Settlement of the Offer is expected to take place on or about 11 November 2022 (and no later than 14 November 2022). See Section 4.11 (Conditions for completion of the Offer) and Section 4.17 (Settlement) of the Offer Document for further information.

In accordance with the terms of the Offer, on settlement the Offeror will pay a consideration consisting of NOK 26.86482 in cash and 0.143241 newly issued shares in SalMar for every share in NTS for which the Offer has been lawfully accepted. Upon completion of the Offer, SalMar will issue at total of 9,487,371 new shares as consideration in the Offer.
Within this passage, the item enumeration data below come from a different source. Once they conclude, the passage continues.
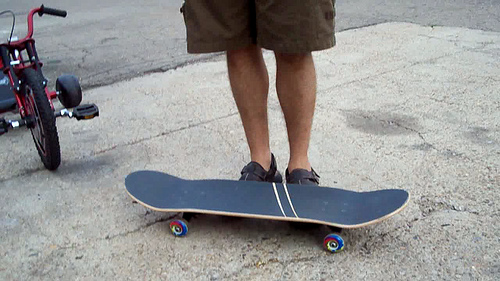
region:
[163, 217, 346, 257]
multi colored wheels on the skateboard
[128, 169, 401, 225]
black skateboard with two white stripes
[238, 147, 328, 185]
black shoes worn by man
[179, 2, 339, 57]
brown shorts worn by man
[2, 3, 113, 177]
bicycle on the sidewalk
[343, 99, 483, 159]
stains on the cement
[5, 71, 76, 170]
wheels on the bicycle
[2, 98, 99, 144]
black pedals on the bicycle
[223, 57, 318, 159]
legs of the man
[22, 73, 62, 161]
black front tire of the bicycle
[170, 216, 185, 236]
the multi colored wheel of the skateboard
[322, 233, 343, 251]
the multi colored wheel of the skateboard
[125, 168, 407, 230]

In addition, the Offeror will, pursuant to section 4.7 (Consideration) of the Offer Document, pay interest on the cash portion of the consideration at an interest rate of 3-month NIBOR + 1.35% per annum calculated from 15 June 2022 until settlement of the Offer. The interest will be paid together with settlement of the cash consideration in the Offer.

See Section 4.17 (Settlement) of the Offer Document for further details on the settlement of the Offer.

Following settlement of the Offer, the Offeror will hold approximately 52.69% of the shares and votes in NTS and intends to put forward a mandatory offer for all the remaining shares in NTS in accordance with chapter 6 of the Norwegian Securities Trading Act. The Offeror currently owns no shares in NTS.

Following completion of the Merger and settlement of the Offer, SalMar will have a registered share capital of NOK 36,284,730 divided into 145,138,920 shares each having a par value NOK 0.25.
Arctic Securities AS acts as financial advisor and receiving agent and Advokatfirmaet BAHR AS acts as legal advisor to SalMar.